Try it: Under this line is some data; print exactly the lines from the one containing "index dip: (119, 58)" through its last line, without pictures.

Extracted entries:

::::::::::

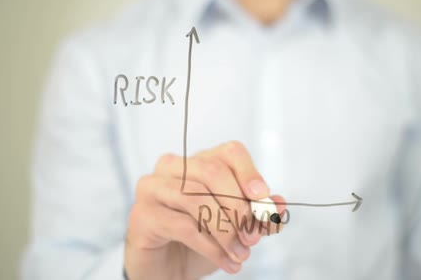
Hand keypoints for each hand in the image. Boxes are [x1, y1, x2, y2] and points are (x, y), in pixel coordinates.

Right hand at [124, 141, 285, 279]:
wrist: (165, 269)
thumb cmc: (200, 240)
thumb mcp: (235, 227)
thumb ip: (257, 215)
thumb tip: (279, 205)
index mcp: (199, 161)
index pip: (229, 152)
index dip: (249, 172)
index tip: (263, 197)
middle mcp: (172, 166)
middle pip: (211, 171)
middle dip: (239, 206)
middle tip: (254, 237)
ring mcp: (152, 187)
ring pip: (196, 198)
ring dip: (226, 231)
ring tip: (241, 254)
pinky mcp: (142, 214)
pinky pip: (182, 226)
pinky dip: (211, 247)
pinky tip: (226, 261)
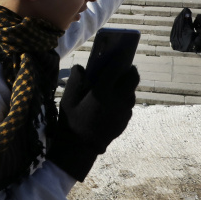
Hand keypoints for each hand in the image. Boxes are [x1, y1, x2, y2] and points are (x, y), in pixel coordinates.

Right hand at [47, 64, 138, 181]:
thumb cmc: (71, 121)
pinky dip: (125, 98)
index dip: (119, 58)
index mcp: (101, 92)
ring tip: (119, 83)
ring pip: (132, 92)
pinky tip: (116, 100)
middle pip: (133, 79)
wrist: (80, 148)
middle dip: (130, 70)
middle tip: (125, 66)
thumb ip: (75, 80)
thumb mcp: (67, 99)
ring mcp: (123, 112)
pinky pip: (129, 105)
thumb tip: (81, 68)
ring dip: (128, 85)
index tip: (121, 51)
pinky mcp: (125, 121)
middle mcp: (117, 100)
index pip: (116, 69)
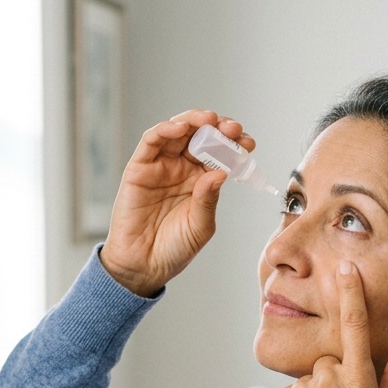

::::::::::

The completed task:
index dip: (119, 58)
index mcp: (101, 92)
ring tip: (119, 83)
ring pip: (132, 92)
pinky tip: (116, 100)
middle pip: (133, 79)
wrist: (80, 148)
middle dip: (130, 70)
middle tip: (125, 66)
thumb ip: (75, 80)
thumb mcp: (67, 99)
ring mcp: (123, 112)
pinky pip: (129, 105)
thumb tip: (81, 68)
ring dip: (128, 85)
index tip: (121, 51)
pinky mcp: (125, 121)
middle mcp: (117, 100)
index pip: (116, 69)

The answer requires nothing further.